Konuyu referanduma götürenler; ‘Biz milletimize ters gelen işleri yapmaya teşebbüs etmişiz ve de teşebbüsümüzde inat etmişiz, yanlış yapmışız.’ Deyip görevlerinden istifa mı edecekler, yoksa pişkinliğe vurup, Amerikalıların deyimi ile ‘topal ördek‘ konumunda göreve devam edip, yeni yanlışlarla gündem oluşturmaya, Türkiye’nin enerjisini boşa harcamaya devam mı edecekler?
Ülkeyi idâre edenlerin görevi gündem oluşturmak değildir.
* * *
Renkli basın, insanlarımızın büyük bir bölümünü ‘magazin bağımlısı‘ yaptı ya… Bu çok ciddî konuya, daha geniş kütlelerin ilgisini çekebilmek için işin içine biraz magazin katayım.
‘Doksan-Altmış-Doksan… kültürü noksan‘ bayanlar, sanatlarıyla ve yetenekleriyle değil, skandallarıyla ilgi çekmeye çalışırlar. Gündemin maddesi olabilmek, kendilerinden bahsedilmesini sağlamak için her türlü rezâleti göze alırlar. ‘Ne kadar çok rezil olursam, o kadar büyük şöhret olurum, piyasa değerim artar…’ Diye düşünürler.
Böyle bir düşünce ancak ‘Doksan-altmış-doksan‘ unvanına sâhip kişilere yakışır.
O halde niye yazdım?
Dedim ya! konu üzerine daha fazla ilgi çekmek için…
Atalarımız söylemişler: Teşbihte hatâ olmaz…
* * *
Yine de konuyu ciddiyetle bitirelim.
Gezi Parkı eylemcileriyle giriştiği mücâdeleden Recep Tayyip Erdoğan, güçlü çıkmıştır. Kaybeden devlet ve millet olmuştur. Pirus zaferi kutlu olsun.
Halk arasında; ‘Galip sayılır bu yolda mağlup‘ denilir.

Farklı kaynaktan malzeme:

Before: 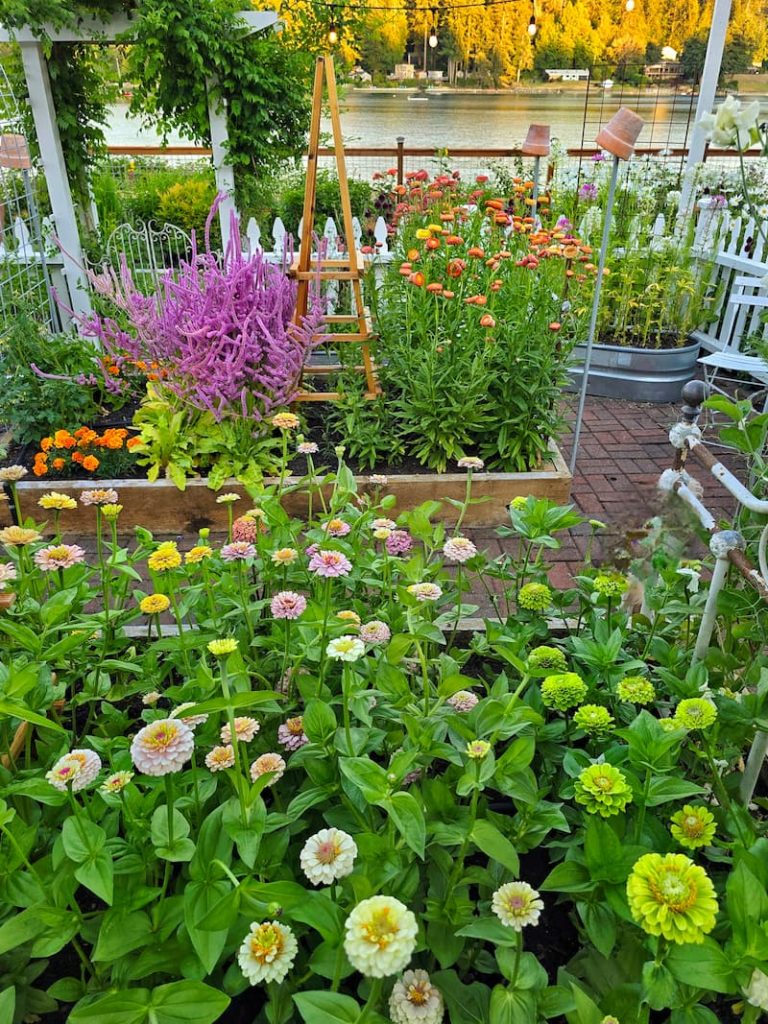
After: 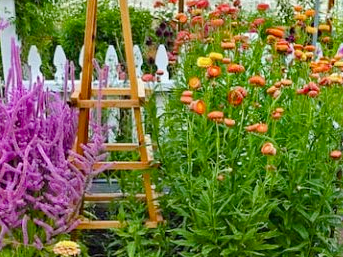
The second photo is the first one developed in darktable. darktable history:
crop: left 28.64%, top 16.832%, right 26.637%, bottom 58.055%
color balance rgb: perceptual saturation grading › global saturation 20%, perceptual saturation grading › highlights -25%, perceptual saturation grading › shadows 25%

Mef’ulü muhalifinden hareketle, ‘Mağlup sayılır bu yolda galip…’ de denilebilir.
Bakınız neden?
Gezi parkında ağaç kesilmesini önlemek isteyen iyi niyetli küçük bir grubun başlattığı eylemler, yönetimin hatâları sebebiyle genişledi ve kötü niyetli kişi ve gruplar duruma hâkim oldular. Eylemciler; hükümet… daha doğrusu Recep Tayyip Erdoğan aleyhtarı sert protestolara dönüştü ve derinleşerek Türkiye geneline yayıldı.
Başbakanın ‘evinde tutamadığı‘ Türkiye’nin % 50’si, iktidar partisinin dâveti, devletin desteği ile meydanlara çıkarıldı. Diğer % 50 de, artık evlerine girmiyor. Türkiye’nin her tarafı Gezi Parkı…
… Ve böylece mesele Gezi Parkı’nın boyutlarını aştı, ‘yönetim tarzı‘ boyutuna ulaştı.
Artık karşı çıkılan; gezi parkı uygulamaları değil, devletin yönetim biçimidir.
Gezi Parkı eylemlerini başlatanlar diyelim ki ‘çapulcu‘ idi, işin nereye varacağını bilemediler. Yönetim kadroları çapulculardan oluşmuyor ki… Onlar bilmek, görmek, anlamak mecburiyetindedirler.
Türkiye elbette ‘güçlü devlet‘tir. Bu felaketli gidişi mutlaka durduracaktır. Fakat güç, pirus zaferi için kullanılmamalı.